T. suis has been shown in trials to colonize humans briefly without triggering infections.

==Diagnosis==
In pigs T. suis egg production is sporadic, complicating diagnosis by fecal flotation. Necropsy of clinical cases of trichuriasis may be necessary to validate a diagnosis, since clinical signs may develop prior to patency, thus inhibiting diagnosis by fecal examination alone. On gross necropsy, the intestine may be filled with semisolid to watery to bloody mucoid feces, depending on acuteness of the infection and simultaneous bacterial infections. The anterior portion of adult worms may be observable breaching the cecal and colonic mucosa.
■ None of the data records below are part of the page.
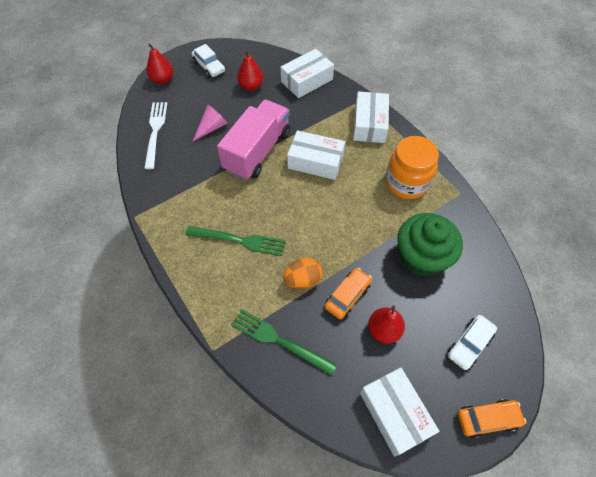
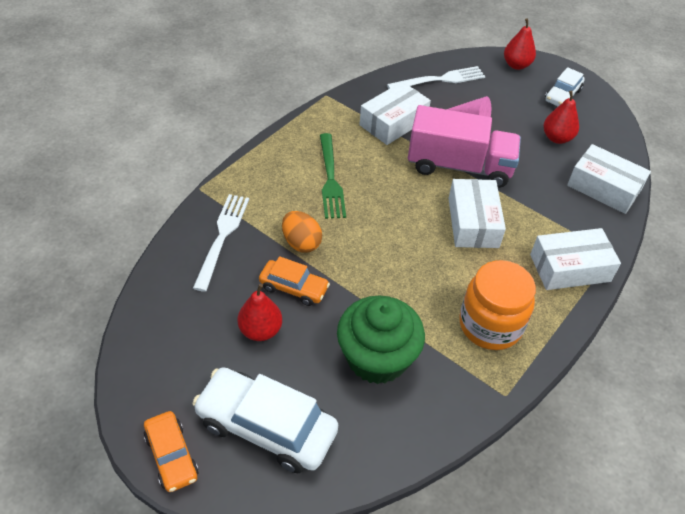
camera: 70 degrees right, 10 degrees down
green fork [231,309,337,376] -> white fork [193,194,249,292]
white box [360,367,439,456] -> white box moved to [359,81,431,145]
white car [448,315,497,370] -> white car [192,367,338,473], size x1.78

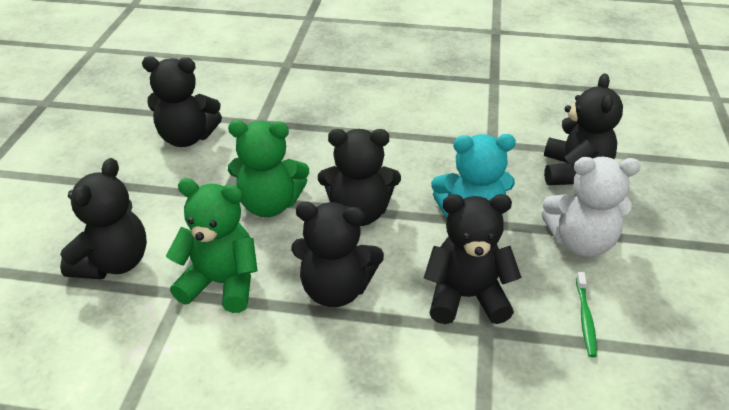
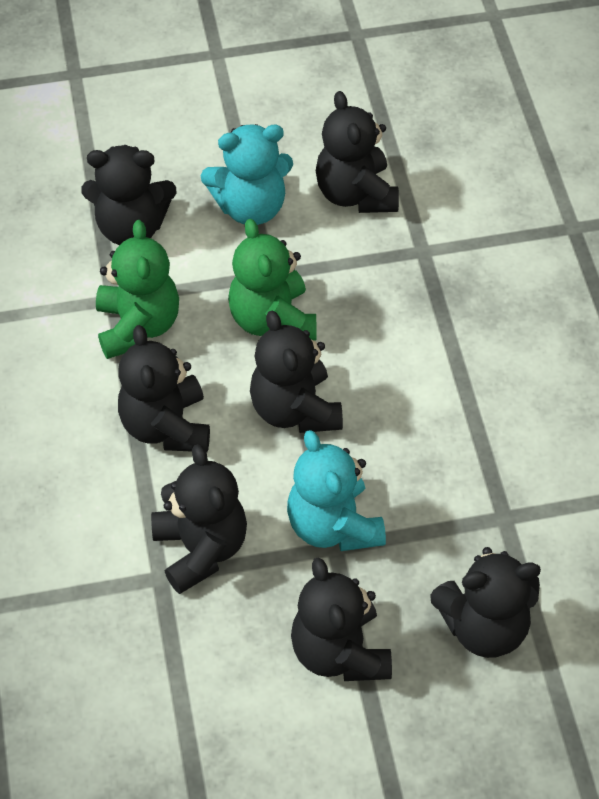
camera: 70 degrees right, 15 degrees up
white teddy bear [542,157,641,257] -> black teddy bear [291,557,392,681]
green toothbrush [576,272,597,357] -> none
none -> turquoise teddy bear [201,124,293,225]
Inflammatory nodules may be seen adjacent to the adults where they penetrate the mucosa. In earlier infections, the nodules may suggest pre-erupted larvae beneath the mucosa. Depending on the acuteness of infection, there is generalized moderate to severe typhlitis and colitis. In severe infections, the walls of the intestine may be thickened and a necrotic membrane may be located on the surface of the mucosa.

==Treatment==
The pathogenicity and symptoms are generally mild in human and it can be treated with medicines such as doramectin, ivermectin, and febantel.

Although no treatment is initiated for pigs that are infected with T. suis due to the lack of clinical impact, piperazine can be applied to minimize the negative impact that the parasite reflects on the host.

==Helminthic therapy==
T. suis ova therapy may produce significant and long-lasting improvements in active Crohn's disease. In a study conducted at the University of Iowa, patients who had been administered with T. suis ova for 24 weeks had a response rate of nearly 80% and a remission rate of nearly 73%. Crohn's disease involves over reactive Th1 pathways and colonization with parasitic worms expands several immunoregulatory pathways that limit Th1-type inflammation. Parasitic worms generate production of interleukin 4 and interleukin 13, which are Th2 cytokines. This Th2 response restrains production of Th1 cytokines, thereby reducing colitis severity. Parasitic worms also generate regulatory T cells and immune regulatory substances such as transforming growth factor β, interleukin 10, and prostaglandin E2 that assist in sustaining host mucosal homeostasis.

However, a recent larger RCT has shown no effect on Crohn's disease in comparison to placebo.

The U.S. Food and Drug Administration has granted pig whipworm (Trichuris suis) the status of Investigational New Drug, allowing clinical trials in humans.

===Allergic rhinitis===
In a 2010 randomized double-blind placebo clinical trial, T. suis induced immune response, but did nothing for the allergic symptoms.

==Prevention and control==
Prevention of T. suis depends on the treatment and prevention of infections in animals, the removal of feces before the eggs can become embryonated, good hygiene, and public education.